Exercise inputs:

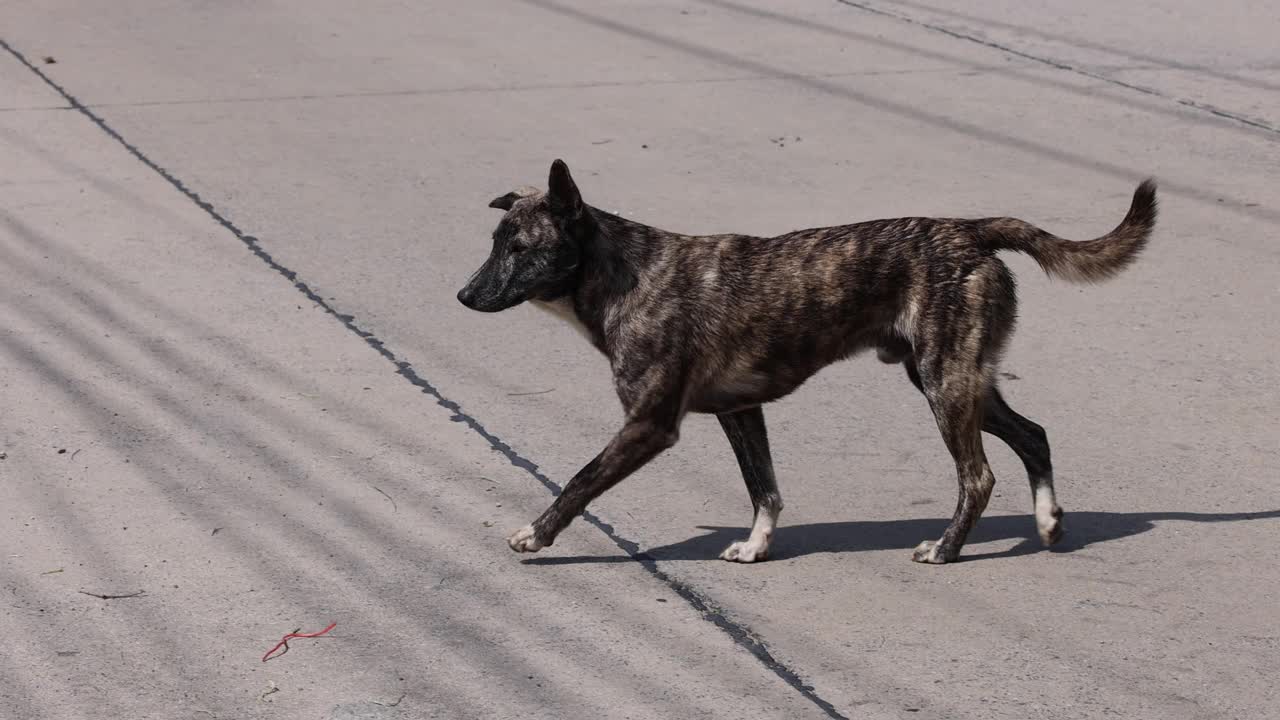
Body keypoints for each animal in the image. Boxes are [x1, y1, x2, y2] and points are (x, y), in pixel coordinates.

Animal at [455, 159, 1157, 563]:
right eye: (494, 243)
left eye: (519, 248)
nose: (463, 296)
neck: (625, 276)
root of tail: (970, 229)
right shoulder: (740, 411)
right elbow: (764, 488)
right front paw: (757, 545)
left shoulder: (649, 427)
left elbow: (577, 481)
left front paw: (536, 534)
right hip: (955, 380)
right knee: (1033, 435)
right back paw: (1048, 522)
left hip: (945, 383)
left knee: (978, 476)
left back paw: (948, 548)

Problem statement:
Look through the entries, and return every line that the word "right" appears in.

Result of the task:
right eye: (494, 243)
right shoulder: (740, 411)
right elbow: (764, 488)
right front paw: (757, 545)
right hip: (955, 380)
right knee: (1033, 435)
right back paw: (1048, 522)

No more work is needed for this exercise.